Radikale Aufklärung der Aufklärung. Sade als Kant: So wie bei Kant das Gute ohne sinnlichen Antrieb getan werden muss, so auch bei Sade das Böse nur aus Apathie, aus kalter Gleichgültigkeit. Das zeichnet den großen Libertin aus. Noch ist Juliette nicht so weit, mit ihrer Freundin Clairwil schneidet sie Claude den gewaltigen Schwengel ab, präpariert ihn und führt ihn als künstlichen Dildo durch Italien. Die Männermörderin Clairwil („Ich hasse die Männer!") metzelt sie also mitsamt dem Popanz der Lust. Würde sich Sade nun nicht durch die „120 Tage von Sodom" blättern, sondern durch die „120 Sites von Sodom" klicken? Und welche Kategorie würde er wählen? „Red Hair" oder „Indian", „Group" oder „SM"? Nun, er hätte sich das wohl wilder vorgestellt, von seinen 600 Perversionen findet man vielleicht gerade mal ein Dutzend. Denn seine Libertins erinnern eher an die großen Despoten und Surrealisten der Jetztzeit: Der eine muss 37 Brandbomben auf Rom schießen, der andere den Ätna mit chemischen Mischungen zu einem Vulkanausbruch provozieren. Und der Papst träumt bei Sade davon, die gesamte Welt auszulöschen, damit die Natur alles noch einmal von vorn beginnen kann. Im Rahmen seiner karnevalistischen Inszenierung aller Formen öffentlicher Gewalt entlarvt Sade die Machtgelüste als sexuelle Triebe. Wenn aber Sexualität Macht ist, so steht auch die politische Macht im Dienste der Sexualität: „Es gibt keinen Menschen, der nicht Despot sein möchte, wenn er geil ist." Oder etwas aktueller: „Ich habe mir nie eingebildet, dass ein sogenannter Staatsmann irgendeine echte Leidenschaft besäße als die vollumfassende Befriedigung seiner Wollüste." Sex ist bei Sade nie gut.

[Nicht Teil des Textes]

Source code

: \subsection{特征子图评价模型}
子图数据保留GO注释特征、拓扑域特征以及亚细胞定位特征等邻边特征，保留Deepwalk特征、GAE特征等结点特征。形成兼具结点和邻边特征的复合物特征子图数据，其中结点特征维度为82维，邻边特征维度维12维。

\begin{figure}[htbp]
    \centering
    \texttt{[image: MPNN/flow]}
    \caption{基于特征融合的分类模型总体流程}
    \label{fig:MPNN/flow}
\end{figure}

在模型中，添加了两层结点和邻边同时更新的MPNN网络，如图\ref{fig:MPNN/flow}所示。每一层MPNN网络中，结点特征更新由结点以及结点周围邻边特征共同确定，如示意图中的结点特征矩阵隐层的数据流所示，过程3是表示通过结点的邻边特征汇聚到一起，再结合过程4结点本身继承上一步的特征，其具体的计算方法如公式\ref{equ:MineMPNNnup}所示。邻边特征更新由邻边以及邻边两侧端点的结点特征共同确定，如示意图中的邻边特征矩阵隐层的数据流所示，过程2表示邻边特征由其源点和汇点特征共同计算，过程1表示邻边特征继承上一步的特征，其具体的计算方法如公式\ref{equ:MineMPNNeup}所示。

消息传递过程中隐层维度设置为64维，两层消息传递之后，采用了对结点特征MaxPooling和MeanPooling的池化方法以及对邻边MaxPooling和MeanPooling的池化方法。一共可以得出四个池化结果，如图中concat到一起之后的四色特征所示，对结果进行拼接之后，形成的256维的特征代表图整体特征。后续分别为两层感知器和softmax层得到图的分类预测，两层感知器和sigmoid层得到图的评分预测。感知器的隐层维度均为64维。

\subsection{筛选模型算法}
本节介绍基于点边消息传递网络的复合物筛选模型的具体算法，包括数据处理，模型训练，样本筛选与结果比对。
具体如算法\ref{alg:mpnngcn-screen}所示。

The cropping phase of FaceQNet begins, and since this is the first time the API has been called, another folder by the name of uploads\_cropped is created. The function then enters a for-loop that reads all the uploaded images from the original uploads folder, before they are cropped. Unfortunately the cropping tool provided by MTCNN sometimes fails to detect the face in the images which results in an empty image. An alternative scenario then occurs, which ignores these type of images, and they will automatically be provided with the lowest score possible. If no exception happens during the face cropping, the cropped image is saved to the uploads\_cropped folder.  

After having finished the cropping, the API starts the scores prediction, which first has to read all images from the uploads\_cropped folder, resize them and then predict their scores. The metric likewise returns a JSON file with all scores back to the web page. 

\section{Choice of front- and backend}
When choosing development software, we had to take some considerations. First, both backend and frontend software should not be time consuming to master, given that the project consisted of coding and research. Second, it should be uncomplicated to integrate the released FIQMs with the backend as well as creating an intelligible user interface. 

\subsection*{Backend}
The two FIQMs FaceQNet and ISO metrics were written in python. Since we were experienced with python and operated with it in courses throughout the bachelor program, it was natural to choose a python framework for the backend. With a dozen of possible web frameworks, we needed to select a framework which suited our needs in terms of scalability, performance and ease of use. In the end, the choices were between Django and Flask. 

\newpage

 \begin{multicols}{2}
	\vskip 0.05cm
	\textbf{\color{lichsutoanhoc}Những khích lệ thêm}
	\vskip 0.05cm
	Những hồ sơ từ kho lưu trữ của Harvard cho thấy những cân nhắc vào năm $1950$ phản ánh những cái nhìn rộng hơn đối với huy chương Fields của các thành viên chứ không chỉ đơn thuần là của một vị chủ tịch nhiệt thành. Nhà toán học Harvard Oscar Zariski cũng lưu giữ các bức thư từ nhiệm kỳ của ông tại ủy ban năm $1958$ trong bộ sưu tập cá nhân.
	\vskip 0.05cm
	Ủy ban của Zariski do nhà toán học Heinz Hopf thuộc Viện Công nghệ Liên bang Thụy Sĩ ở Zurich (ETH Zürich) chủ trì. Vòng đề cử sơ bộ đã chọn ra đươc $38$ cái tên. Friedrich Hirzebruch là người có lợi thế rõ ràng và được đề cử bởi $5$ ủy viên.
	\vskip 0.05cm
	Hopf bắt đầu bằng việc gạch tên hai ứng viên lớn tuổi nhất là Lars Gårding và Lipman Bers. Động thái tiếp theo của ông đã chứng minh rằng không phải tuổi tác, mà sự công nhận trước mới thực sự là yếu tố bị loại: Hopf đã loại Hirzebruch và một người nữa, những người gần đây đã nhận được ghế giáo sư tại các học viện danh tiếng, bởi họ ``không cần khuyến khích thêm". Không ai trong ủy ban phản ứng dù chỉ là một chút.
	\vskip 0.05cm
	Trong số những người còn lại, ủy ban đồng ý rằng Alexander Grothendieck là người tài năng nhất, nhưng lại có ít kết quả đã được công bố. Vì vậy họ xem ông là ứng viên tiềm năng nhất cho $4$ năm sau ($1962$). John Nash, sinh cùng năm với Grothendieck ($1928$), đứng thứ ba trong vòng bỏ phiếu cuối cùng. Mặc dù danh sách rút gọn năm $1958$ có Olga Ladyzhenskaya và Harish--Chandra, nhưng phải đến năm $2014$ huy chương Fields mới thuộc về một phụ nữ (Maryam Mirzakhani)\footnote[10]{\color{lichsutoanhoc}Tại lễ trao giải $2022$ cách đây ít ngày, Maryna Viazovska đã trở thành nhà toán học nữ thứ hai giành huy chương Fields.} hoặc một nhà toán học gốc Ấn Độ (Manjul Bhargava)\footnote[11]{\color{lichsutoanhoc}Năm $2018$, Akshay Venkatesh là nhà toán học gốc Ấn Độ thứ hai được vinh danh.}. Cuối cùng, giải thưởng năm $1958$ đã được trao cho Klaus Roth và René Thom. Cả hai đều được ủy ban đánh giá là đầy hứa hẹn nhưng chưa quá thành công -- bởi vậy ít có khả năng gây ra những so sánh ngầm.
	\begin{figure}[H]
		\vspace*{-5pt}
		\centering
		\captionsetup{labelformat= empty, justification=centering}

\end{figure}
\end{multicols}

Aber auch nie Konsumgut - als Georges Bataille, einer der großen erotischen Autoren und Tabuverletzer des 20. Jahrhunderts, die „120 Tage von Sodom" las, wurde er von Fieber und Schüttelfrost erfasst und erbrach sich. Gerade die Instrumentalisierung der Sexualität und ihre Zurüstung auf das Konsumkonforme im Internet ist kein Zeichen von Befreiung, sondern der repressiven Toleranz. Vor allem aber fehlt eins: die philosophische Abhandlung. Sex ist bei Sade gut fürs Denken. Aber dieses Denken ist nicht „gut". Und der Sex schon gar nicht.